DATA TO USE ::
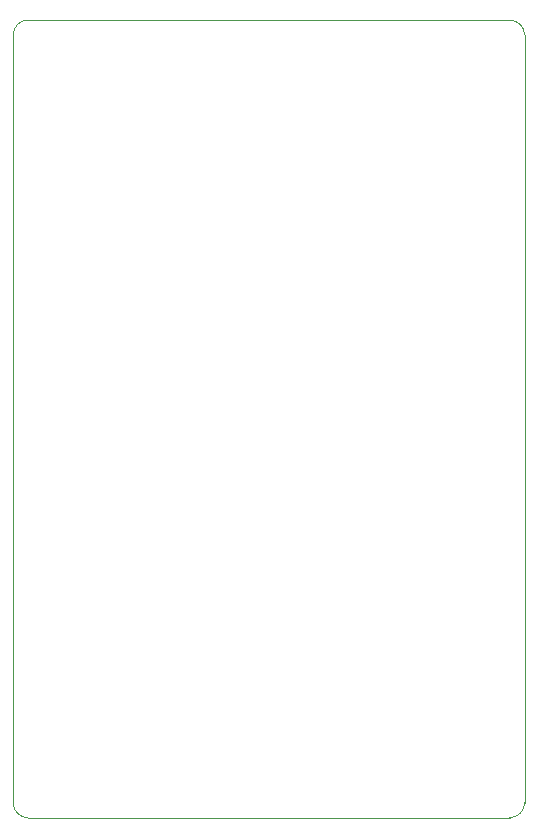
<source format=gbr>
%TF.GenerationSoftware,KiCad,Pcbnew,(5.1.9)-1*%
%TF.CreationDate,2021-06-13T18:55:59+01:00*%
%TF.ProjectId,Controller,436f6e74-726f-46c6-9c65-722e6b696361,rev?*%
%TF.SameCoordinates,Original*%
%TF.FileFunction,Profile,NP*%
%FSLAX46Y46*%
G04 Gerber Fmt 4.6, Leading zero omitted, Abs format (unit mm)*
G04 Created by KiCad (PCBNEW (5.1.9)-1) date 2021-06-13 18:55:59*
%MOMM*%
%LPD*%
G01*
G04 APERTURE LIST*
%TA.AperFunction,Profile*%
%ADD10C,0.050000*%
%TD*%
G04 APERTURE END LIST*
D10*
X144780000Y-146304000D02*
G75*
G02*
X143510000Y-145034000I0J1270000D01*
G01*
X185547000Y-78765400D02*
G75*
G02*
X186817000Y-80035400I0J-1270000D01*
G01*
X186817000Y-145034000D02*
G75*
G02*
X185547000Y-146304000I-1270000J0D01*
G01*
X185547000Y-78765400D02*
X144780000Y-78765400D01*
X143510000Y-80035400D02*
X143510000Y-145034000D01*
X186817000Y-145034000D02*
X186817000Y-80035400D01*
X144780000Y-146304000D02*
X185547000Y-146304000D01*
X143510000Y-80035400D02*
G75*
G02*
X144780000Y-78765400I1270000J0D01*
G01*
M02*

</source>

* * *

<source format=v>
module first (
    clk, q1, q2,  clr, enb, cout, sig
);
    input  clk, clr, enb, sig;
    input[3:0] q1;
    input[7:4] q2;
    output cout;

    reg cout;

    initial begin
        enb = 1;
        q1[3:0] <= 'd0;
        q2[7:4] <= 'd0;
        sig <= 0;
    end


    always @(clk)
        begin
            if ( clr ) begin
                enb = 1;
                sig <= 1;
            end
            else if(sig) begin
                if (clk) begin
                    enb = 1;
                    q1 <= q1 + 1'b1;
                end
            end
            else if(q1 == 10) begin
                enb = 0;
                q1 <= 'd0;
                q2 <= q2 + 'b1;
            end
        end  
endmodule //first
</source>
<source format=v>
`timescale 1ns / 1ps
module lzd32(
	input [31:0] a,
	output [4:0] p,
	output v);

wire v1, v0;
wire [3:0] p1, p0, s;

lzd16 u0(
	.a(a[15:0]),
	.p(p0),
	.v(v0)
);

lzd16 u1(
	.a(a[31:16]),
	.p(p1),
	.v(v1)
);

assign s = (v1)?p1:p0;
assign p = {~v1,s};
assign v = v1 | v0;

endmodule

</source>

PROBLEM REQUIREMENTS :: Repeat exactly the lines of the listing above, from the one with "<source format=gbr>" down to the one with "G04 APERTURE LIST*"; both of those lines belong in the range.

ANSWER AREA ::
<source format=gbr>
%TF.GenerationSoftware,KiCad,Pcbnew,(5.1.9)-1*%
%TF.CreationDate,2021-06-13T18:55:59+01:00*%
%TF.ProjectId,Controller,436f6e74-726f-46c6-9c65-722e6b696361,rev?*%
%TF.SameCoordinates,Original*%
%TF.FileFunction,Profile,NP*%
%FSLAX46Y46*%
G04 Gerber Fmt 4.6, Leading zero omitted, Abs format (unit mm)*
G04 Created by KiCad (PCBNEW (5.1.9)-1) date 2021-06-13 18:55:59*
%MOMM*%
%LPD*%
G01*
G04 APERTURE LIST*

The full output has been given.